После того как с главными формальностями было покончено, мне страстно захотелось завязать связи с евреями. Я уже сказала членам миссии, что как только я вручу верительные грамоты, мы все пойдем в синагогу. Я была уверена, что уж тут-то мы, во всяком случае, встретимся с евреями России; тридцать лет, с самой революции, мы были с ними разлучены и почти ничего о них не знали. Какие они? Что еврейского осталось в них, столько лет проживших при режиме, объявившем войну не только всякой религии, но и иудаизму как таковому, и считавшем сионизм преступлением, наказуемым лагерями или ссылкой? Но в то время, как иврит был запрещен, идиш еще некоторое время терпели и даже была создана автономная область для евреев, говорящих на идиш, - Биробиджан, близ китайской границы. Ничего из этого не получилось, и после Второй мировой войны (в которой погибли миллионы русских евреев) советские власти постарались, чтобы большая часть еврейских школ и газет не были восстановлены. К тому времени, как мы приехали в Советский Союз, евреев уже открыто притесняли и уже начался тот злобный, направляемый правительством антисемитизм, который пышно расцвел через несколько лет, когда евреи преследовались широко и беспощадно и еврейские интеллигенты - актеры, врачи, писатели - были высланы в лагеря за "космополитизм" и "сионистский империализм". Положение сложилось трагическое: члены миссии, имевшие в России близких родственников - братьев, сестер, даже родителей, - все время терзались, не понимая, можно ли им увидеться с теми, о встрече с которыми они так мечтали, ибо если откроется, что у них есть родственники-израильтяне, это может закончиться судом и ссылкой. Трудная это была проблема: бывало, мы несколько дней подряд взвешиваем "за" и "против" - должен ли Икс встретиться со своей сестрой, надо ли передать продукты и деньги старой больной матери Игрека - и, как правило, приходили к выводу, что это может причинить им вред и ради них же лучше не предпринимать ничего. Были, конечно, исключения, но я и сегодня не решаюсь о них написать, потому что это может быть опасно для евреев, все еще находящихся в России. Теперь весь цивилизованный мир знает, что случается с советскими гражданами, если они игнорируют извращенные правила, с помощью которых руководители стремятся их себе подчинить.

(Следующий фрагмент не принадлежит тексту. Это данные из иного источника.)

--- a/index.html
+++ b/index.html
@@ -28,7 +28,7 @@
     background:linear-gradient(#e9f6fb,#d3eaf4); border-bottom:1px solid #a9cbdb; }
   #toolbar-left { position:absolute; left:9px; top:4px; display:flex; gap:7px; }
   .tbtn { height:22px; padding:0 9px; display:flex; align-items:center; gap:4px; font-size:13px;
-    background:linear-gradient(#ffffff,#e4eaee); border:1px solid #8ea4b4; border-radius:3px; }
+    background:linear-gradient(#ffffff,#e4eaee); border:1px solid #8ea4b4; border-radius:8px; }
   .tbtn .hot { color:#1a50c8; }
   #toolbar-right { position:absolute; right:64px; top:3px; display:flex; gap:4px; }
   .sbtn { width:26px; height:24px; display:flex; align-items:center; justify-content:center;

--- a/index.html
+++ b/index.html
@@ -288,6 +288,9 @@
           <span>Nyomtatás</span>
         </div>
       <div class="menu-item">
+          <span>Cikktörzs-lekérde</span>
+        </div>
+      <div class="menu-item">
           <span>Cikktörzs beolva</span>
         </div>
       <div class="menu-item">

Но был 1948 год, время нашей, так сказать, "первой любви", и нам было очень трудно понять и принять систему, в которой встреча матери с сыном, которого она не видела тридцать лет, да который, к тому же, член дипломатического корпуса и "персона грата" в Советском Союзе, приравнивается к государственному преступлению.

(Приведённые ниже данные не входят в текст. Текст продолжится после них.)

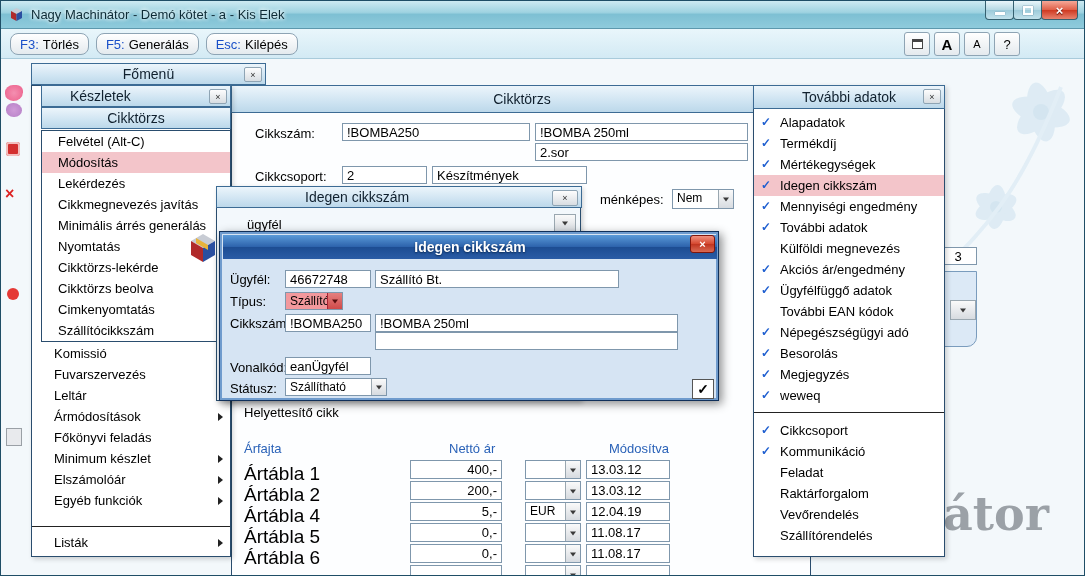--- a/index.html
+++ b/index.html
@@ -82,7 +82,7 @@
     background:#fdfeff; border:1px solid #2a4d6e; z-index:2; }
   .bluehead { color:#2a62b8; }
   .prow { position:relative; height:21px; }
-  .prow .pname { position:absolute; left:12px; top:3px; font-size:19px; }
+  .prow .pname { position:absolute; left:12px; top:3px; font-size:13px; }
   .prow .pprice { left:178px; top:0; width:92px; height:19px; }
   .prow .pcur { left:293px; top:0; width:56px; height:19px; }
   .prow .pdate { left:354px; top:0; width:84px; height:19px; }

Как бы то ни было, в первую же субботу после вручения верительных грамот, все мы пешком отправились в главную московскую синагогу (другие две - маленькие деревянные строения); мужчины несли талесы молитвенники. Там мы увидели сто - сто пятьдесят старых евреев, разумеется, и не подозревавших, что мы сюда явимся, хотя мы и предупредили раввина Шлифера, что надеемся посетить субботнюю службу. По обычаю, в конце службы было произнесено благословение и пожелание доброго здоровья главным членам правительства - а потом, к моему изумлению, и мне. Я сидела на женской галерее, и когда было названо мое имя, все обернулись и смотрели на меня, словно стараясь запомнить мое лицо. Никто не сказал ни слова. Все только смотрели и смотрели на меня.

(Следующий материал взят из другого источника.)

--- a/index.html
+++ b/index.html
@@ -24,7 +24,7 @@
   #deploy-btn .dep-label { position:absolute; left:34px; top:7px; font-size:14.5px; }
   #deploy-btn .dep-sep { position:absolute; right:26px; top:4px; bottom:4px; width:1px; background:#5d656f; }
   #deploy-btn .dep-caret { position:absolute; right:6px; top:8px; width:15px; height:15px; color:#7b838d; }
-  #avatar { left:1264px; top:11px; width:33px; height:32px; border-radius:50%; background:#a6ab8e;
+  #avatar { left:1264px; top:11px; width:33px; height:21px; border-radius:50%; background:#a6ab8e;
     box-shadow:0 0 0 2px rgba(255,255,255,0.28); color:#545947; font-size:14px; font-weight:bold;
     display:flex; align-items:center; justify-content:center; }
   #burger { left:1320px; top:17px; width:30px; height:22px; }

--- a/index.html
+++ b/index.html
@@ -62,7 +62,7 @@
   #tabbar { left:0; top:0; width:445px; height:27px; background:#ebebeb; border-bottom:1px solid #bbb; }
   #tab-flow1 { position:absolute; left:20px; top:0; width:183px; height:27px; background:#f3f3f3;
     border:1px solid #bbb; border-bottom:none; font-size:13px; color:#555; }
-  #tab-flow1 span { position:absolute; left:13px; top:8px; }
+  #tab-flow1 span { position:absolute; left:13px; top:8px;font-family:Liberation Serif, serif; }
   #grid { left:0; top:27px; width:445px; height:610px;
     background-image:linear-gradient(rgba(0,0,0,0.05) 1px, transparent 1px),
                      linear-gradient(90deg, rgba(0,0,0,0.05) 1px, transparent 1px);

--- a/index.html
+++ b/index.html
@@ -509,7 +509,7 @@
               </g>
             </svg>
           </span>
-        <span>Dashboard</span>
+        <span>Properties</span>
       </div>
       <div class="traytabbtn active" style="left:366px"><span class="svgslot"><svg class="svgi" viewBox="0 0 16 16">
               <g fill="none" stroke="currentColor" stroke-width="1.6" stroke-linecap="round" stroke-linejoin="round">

После службы я подошла к раввину, представилась, и мы несколько минут поговорили. Остальные члены миссии ушли вперед, и я пошла домой одна, вспоминая субботнюю службу и тех немногих, бедно одетых, усталых людей, которые, живя в Москве, все еще ходили в синагогу. Только успела я отойти, как меня задел плечом старый человек - и я сразу поняла, что это не случайно. "Не говорите ничего, - шепнул он на идише. - Я пойду вперед, а вы за мной". Немного не доходя до гостиницы, он вдруг остановился, повернулся ко мне лицом, и тут, на прохваченной ветром московской улице, прочел мне ту самую благодарственную молитву - "Шехехиану", ту самую, которую прочитал рабби Фишман-Маймон 14 мая в Тель-Авиве. Я не успела открыть рта, как старый еврей скрылся, и я вошла в гостиницу с полными слез глазами, еще не понимая, реальной была эта поразительная встреча или она мне пригрезилась.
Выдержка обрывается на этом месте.